Cod Almighty | Diary
Diary - Monday 29 May 2006
29 May 2006
As Monday dawns clear and bright over Leicestershire I was fully expecting to be waking to a new era in the history of Grimsby Town. However, as the mists of alcohol-fuelled sleep clear, I find I am hurting. As I struggle to express this in words I have turned to a dictionary for help.
pain - bodily or mental suffering
anguish - great mental or physical pain
depression - low spirits, dejection, despondency
futile - useless
hurt - feel pain or distress
As I looked to define my feelings I suddenly found other words that may be of use to us all.
faith - trust or belief without proof future - a time to come hope - expectation of something desired
At this moment the pain in great, the hurting could go on for months but the future starts today and our faith is undimmed.
It's not often the Diary begins with an email, but today the words of Keith Falla, which appear above, have a consoling resonance about them. Keith is right. Breathe deeply and take stock, reader; retain your pragmatism and stoutness of mind; for as our Grimbarian forebears braced against the icy Arctic gales that lashed their trawlers in the wild North Sea, so we Mariners must be stoical in the face of adversity, rising each day to meet the cruel storms of circumstance and fate with calm resolve. It must be said, though - Town were absolutely crap yesterday, weren't they?
The one thing worse than finding a worm in your apple is, of course, finding half a worm, and perhaps the only experience more painful than abject failure is reading rubbish reports about your abject failure the next day. Mike Anstead of the Guardian appears to have forgotten that the play-offs happen every year in reporting: "Clubs of this size rarely have the opportunity to play at such a prestigious venue", while the Times' Tom Dart has somehow convinced himself to award five out of ten to Andy Parkinson - arguably Town's only outfield player who bothered turning up yesterday - and eight out of ten to shitehawk referee Paul Taylor. A better reflection of the game, remarkably, is to be found in right-wing scumsheet the Sun, despite its reference to Parky being denied "a blatant penalty" and setting the word 'cross' in bold upper case for no reason at all - unless it's a subtle way of conveying the way Town supporters felt after the match.
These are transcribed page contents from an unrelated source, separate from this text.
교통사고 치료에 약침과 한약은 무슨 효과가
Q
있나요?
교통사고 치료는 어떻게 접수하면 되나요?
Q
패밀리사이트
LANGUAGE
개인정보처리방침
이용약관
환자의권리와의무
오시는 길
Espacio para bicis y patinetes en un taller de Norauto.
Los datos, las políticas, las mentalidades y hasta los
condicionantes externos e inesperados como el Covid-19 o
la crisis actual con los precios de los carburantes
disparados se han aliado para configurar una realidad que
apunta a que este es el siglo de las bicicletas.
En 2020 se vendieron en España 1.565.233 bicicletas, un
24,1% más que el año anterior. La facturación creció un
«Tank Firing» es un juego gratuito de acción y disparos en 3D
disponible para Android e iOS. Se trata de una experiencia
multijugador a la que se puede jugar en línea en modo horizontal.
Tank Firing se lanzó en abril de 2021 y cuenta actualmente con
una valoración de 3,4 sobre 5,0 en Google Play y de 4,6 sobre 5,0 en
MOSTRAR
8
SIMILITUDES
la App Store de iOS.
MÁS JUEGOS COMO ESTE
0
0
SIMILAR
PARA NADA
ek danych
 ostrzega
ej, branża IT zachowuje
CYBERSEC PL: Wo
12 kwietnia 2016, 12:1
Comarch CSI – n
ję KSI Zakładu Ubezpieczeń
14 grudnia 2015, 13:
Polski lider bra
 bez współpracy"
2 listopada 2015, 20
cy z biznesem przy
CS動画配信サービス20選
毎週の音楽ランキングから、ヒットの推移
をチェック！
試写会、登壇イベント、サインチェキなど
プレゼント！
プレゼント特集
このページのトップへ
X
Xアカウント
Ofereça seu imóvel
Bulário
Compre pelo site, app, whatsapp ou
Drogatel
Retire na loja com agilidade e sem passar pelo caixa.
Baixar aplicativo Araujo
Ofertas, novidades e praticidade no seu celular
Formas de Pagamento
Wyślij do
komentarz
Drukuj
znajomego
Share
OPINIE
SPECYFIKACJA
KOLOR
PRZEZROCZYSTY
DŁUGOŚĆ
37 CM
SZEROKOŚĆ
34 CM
So the season having ended at last, and Town having completely bottled it like at Macclesfield, we're more or less assuming that the 2006-07 campaign will begin with at least Steve Mildenhall, Jones the Stick and Luton's Michael Reddy having moved along to pastures less fishy. The club's stock of six-foot-seven defenders will be halved this summer if any or all of the Stick's rumoured transfers to Wolves, Crewe, Doncaster, Hibernian should come to fruition, while the expected south-westerly departures of Mildew and the Hatters forward are all too cruelly summarised in today's Bristol Evening Post, which rubs its paper hands in glee at the increased likelihood of Reddy going to Ashton Gate and Town's brilliant and adored goalkeeper joining Bristol Rovers in the wake of the Mariners' shocking failure in Cardiff. What about Sladey, then? Is he still going to sign that new contract or will the five or six new players promised by Positive John be brought in by Hoof Alexander?
Much as the Diary admires the Grimsby Telegraph's 'blank' front page today - a bold editorial decision signifying the emotions of several Grimbarians at this time - one of the things I enjoy most about Guest Diary's, er, guest diaries on Fridays is the sense of perspective he brings to bear on the painful but hardly life-threatening experience of supporting Grimsby Town. In the email GD has sent about Cardiff he does likewise. "I saw at least three Town players mum-waving as they came out of the tunnel," he writes. "And I'm glad they did - even if it caused us to lose the game. We can get promoted another season, but you've only got one mum." There you go, eh? "By the way," he adds, "I was much cheered to read trawler's version of 'Your Song' on the CA Shoutbox. A very worthy effort and much better than the mawkish original." Indeed, and speaking of the Shoutbox, 'haddocksrock' has remarked that the Millennium Stadium seemed to have only one ball. This may have been the same number as Hitler, but it is also one more than most of Town's players could boast yesterday.